(Dataset records)
Start of Block
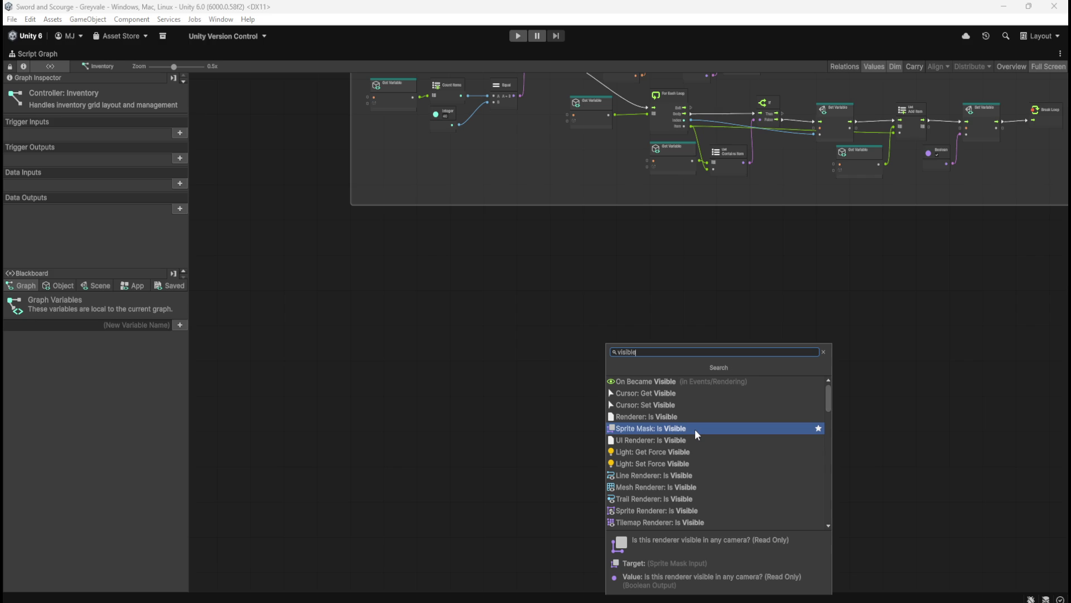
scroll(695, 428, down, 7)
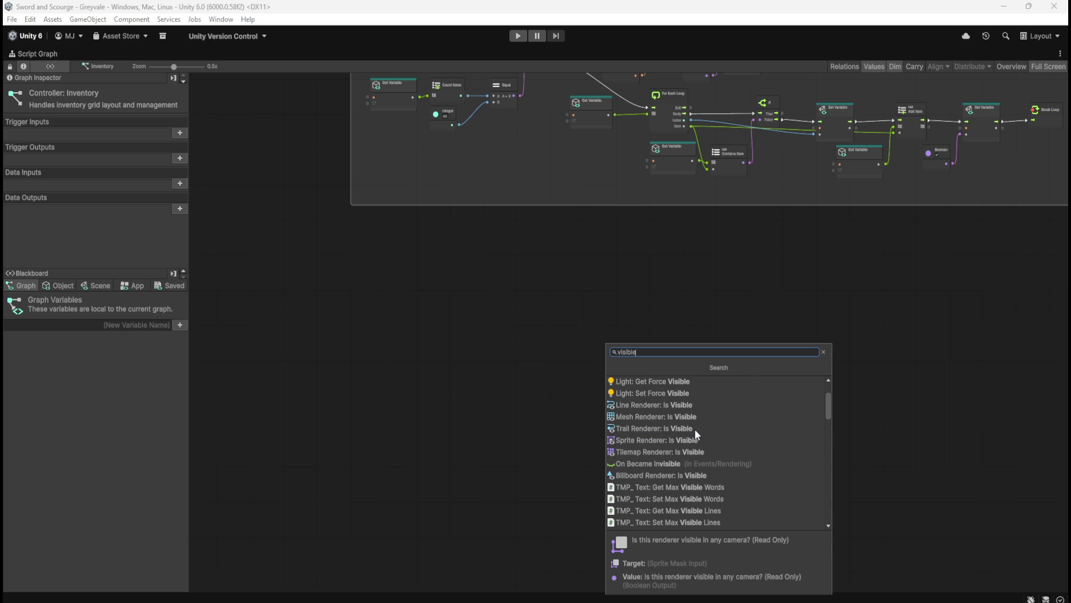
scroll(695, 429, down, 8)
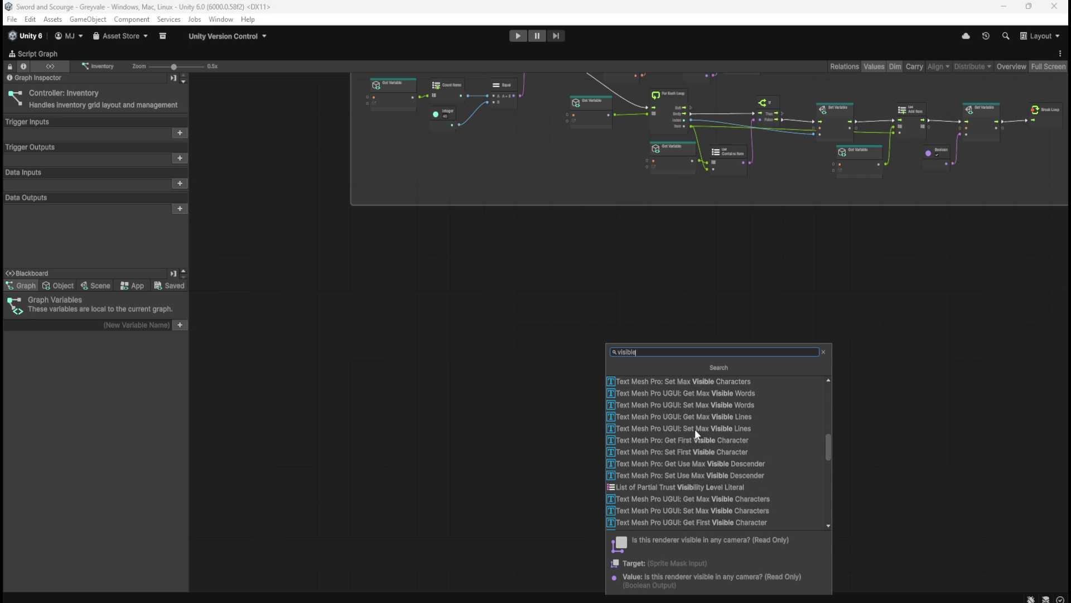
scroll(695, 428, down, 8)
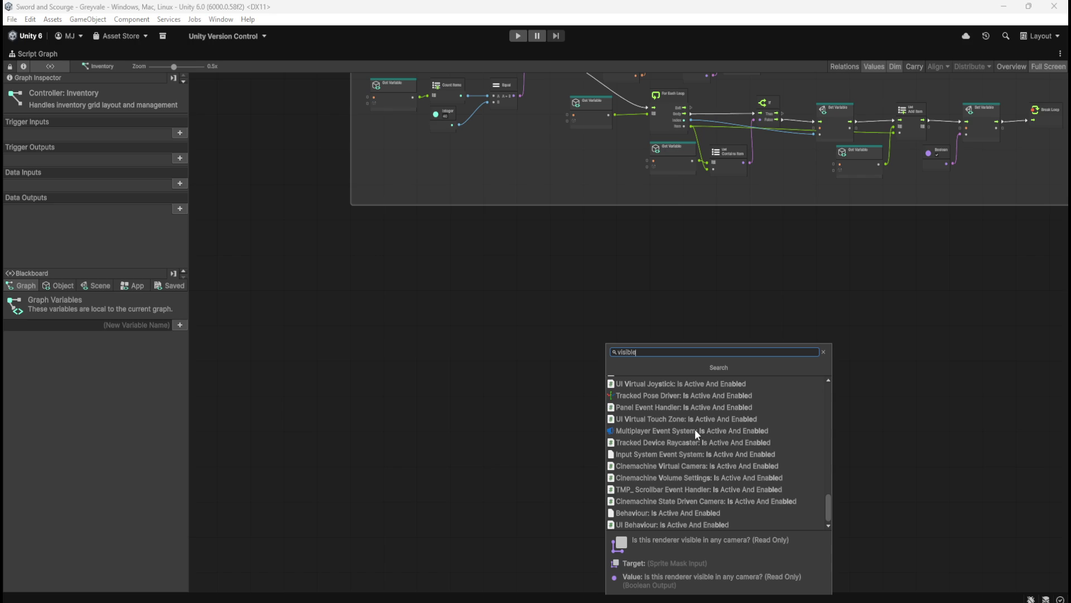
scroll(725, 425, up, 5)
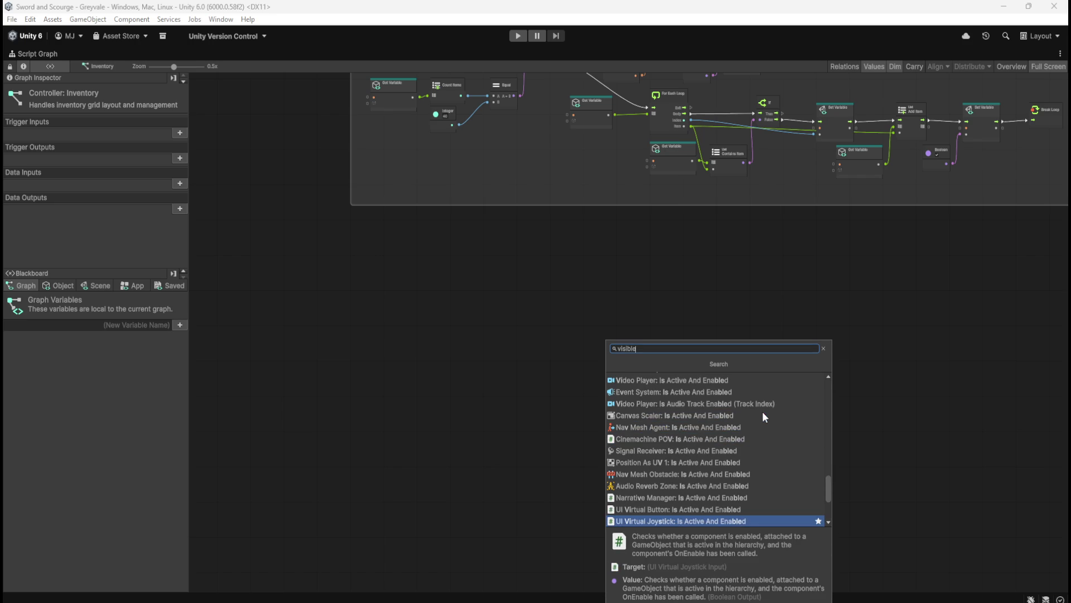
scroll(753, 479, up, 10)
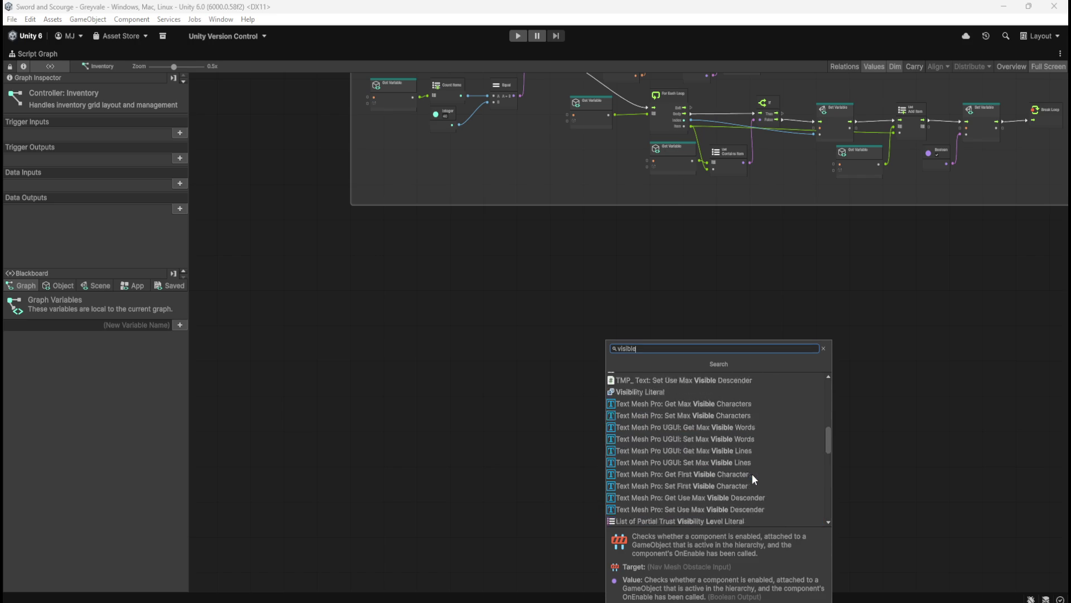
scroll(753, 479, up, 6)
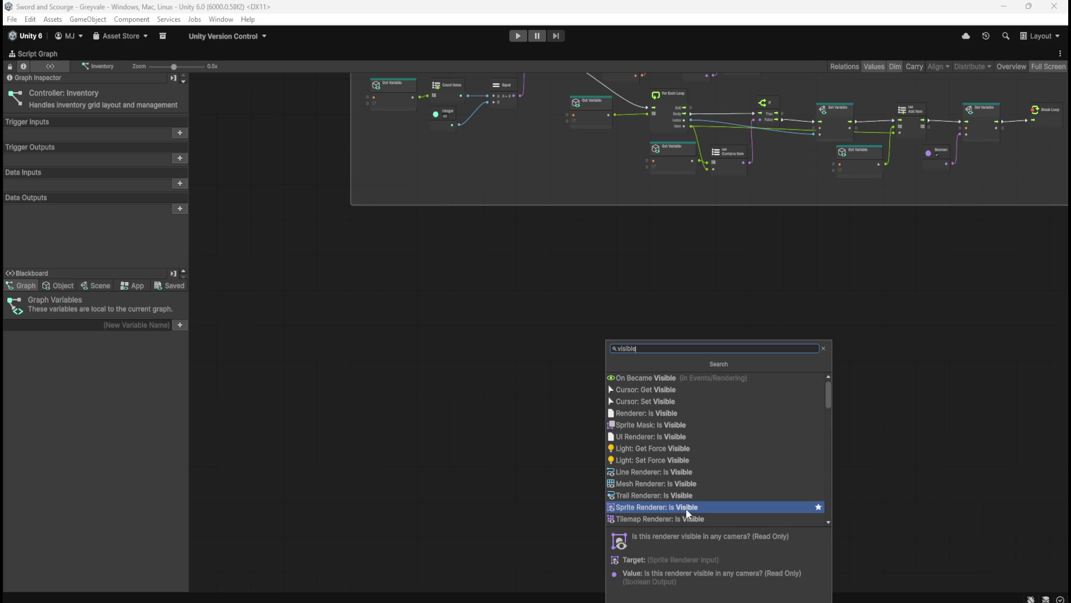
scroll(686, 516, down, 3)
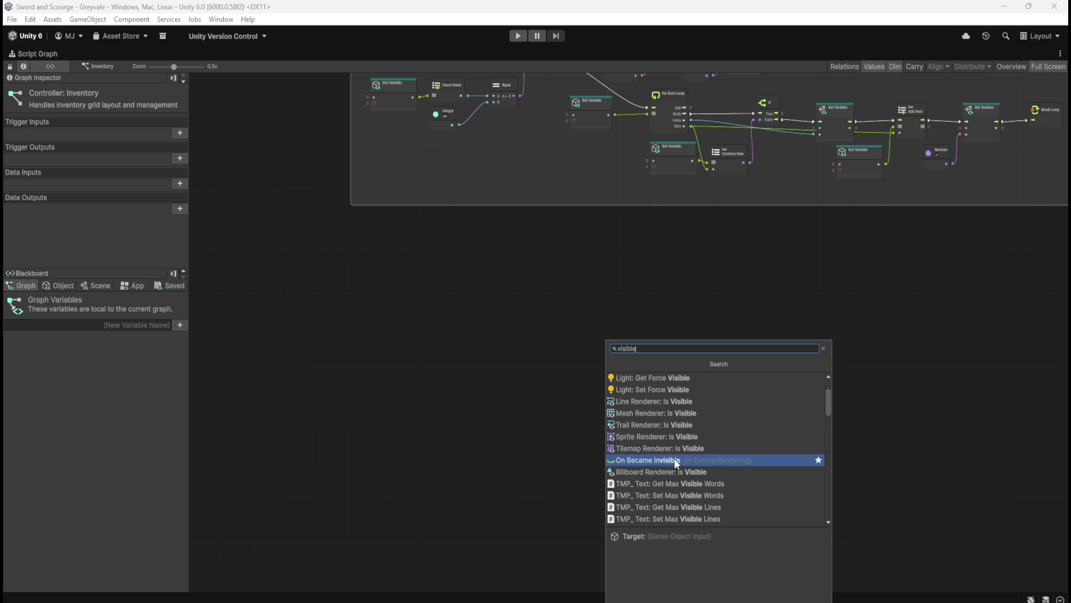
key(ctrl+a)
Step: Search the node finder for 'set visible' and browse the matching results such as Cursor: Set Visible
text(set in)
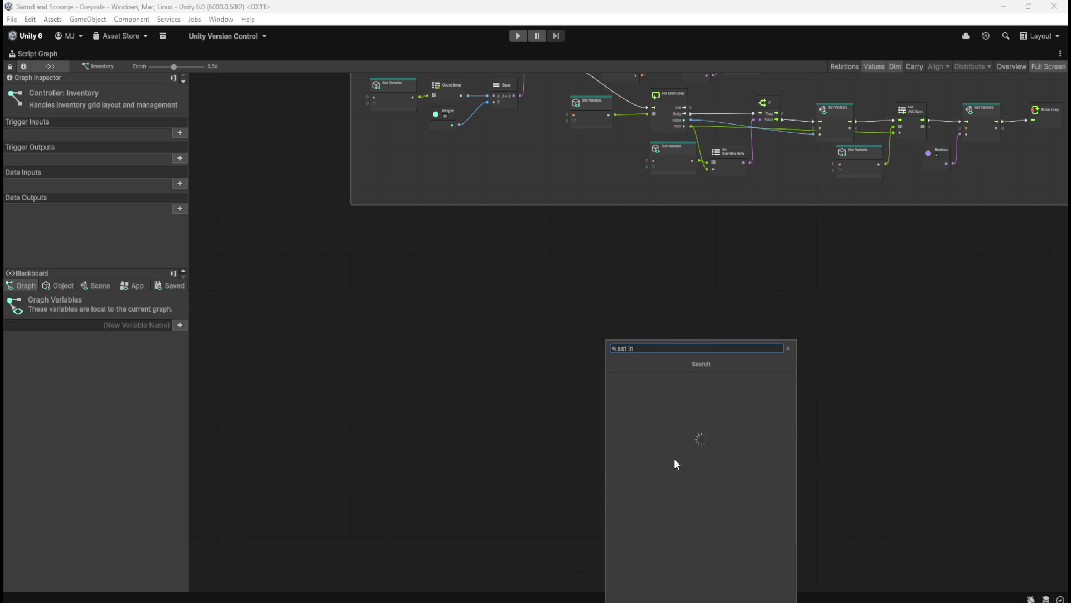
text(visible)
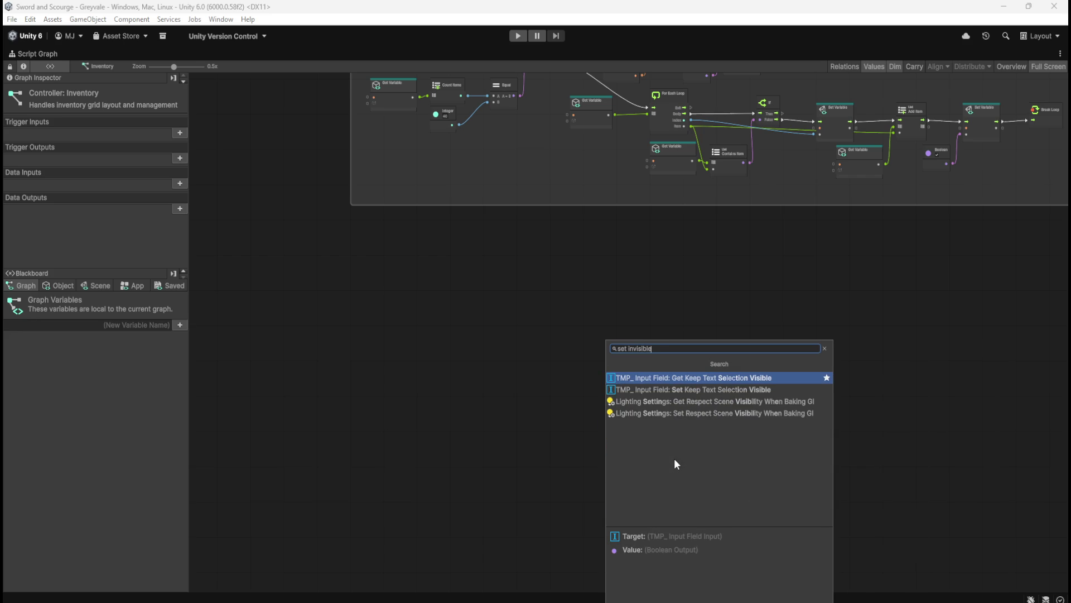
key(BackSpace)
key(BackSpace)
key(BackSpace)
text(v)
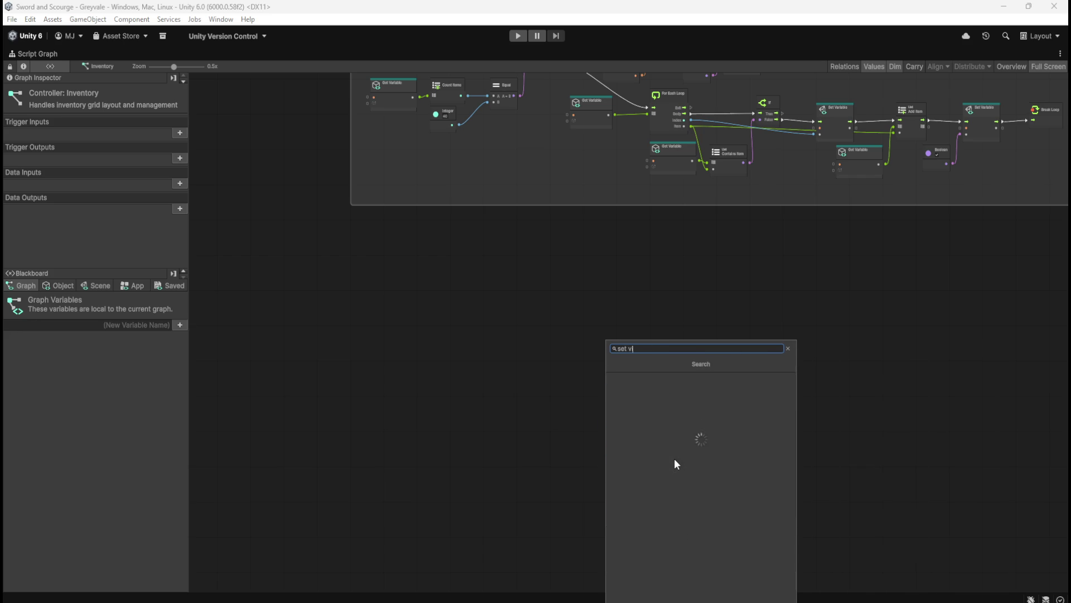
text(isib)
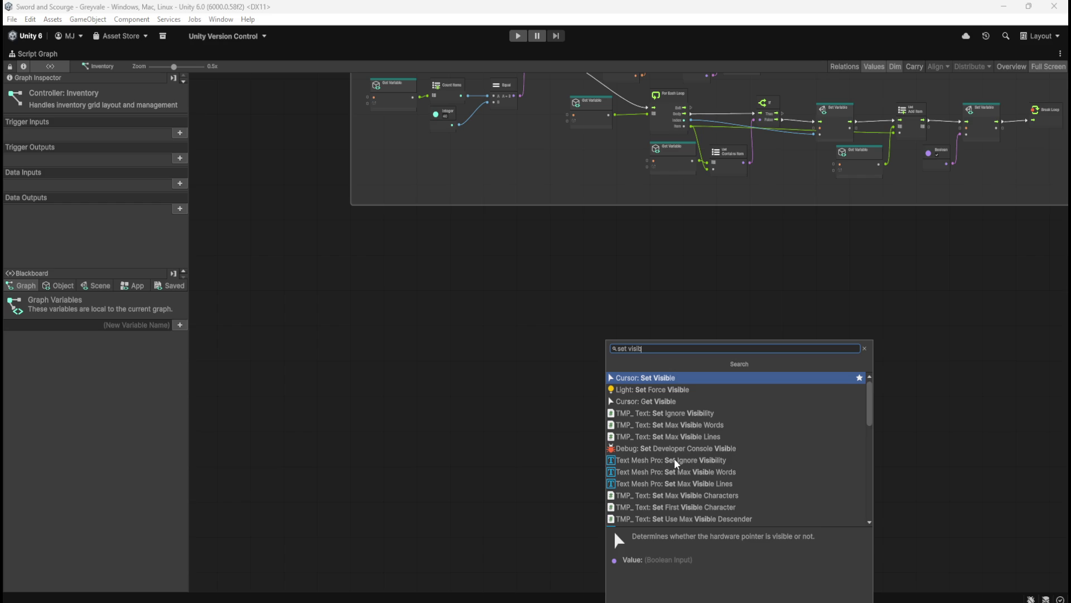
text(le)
End of Block
◆ **Prompt**: Working down from the line with "scroll(695, 428, down, 8)", copy each line exactly until the last line of the entries, which is also included. Omit the pictures.

◆ **Result of the task**:
scroll(695, 428, down, 8)
scroll(725, 425, up, 5)
scroll(753, 479, up, 10)
scroll(753, 479, up, 6)
scroll(686, 516, down, 3)
key(ctrl+a)
Step: Search the node finder for 'set visible' and browse the matching results such as Cursor: Set Visible
text(set in)
text(visible)
key(BackSpace)
key(BackSpace)
key(BackSpace)
text(v)
text(isib)
text(le)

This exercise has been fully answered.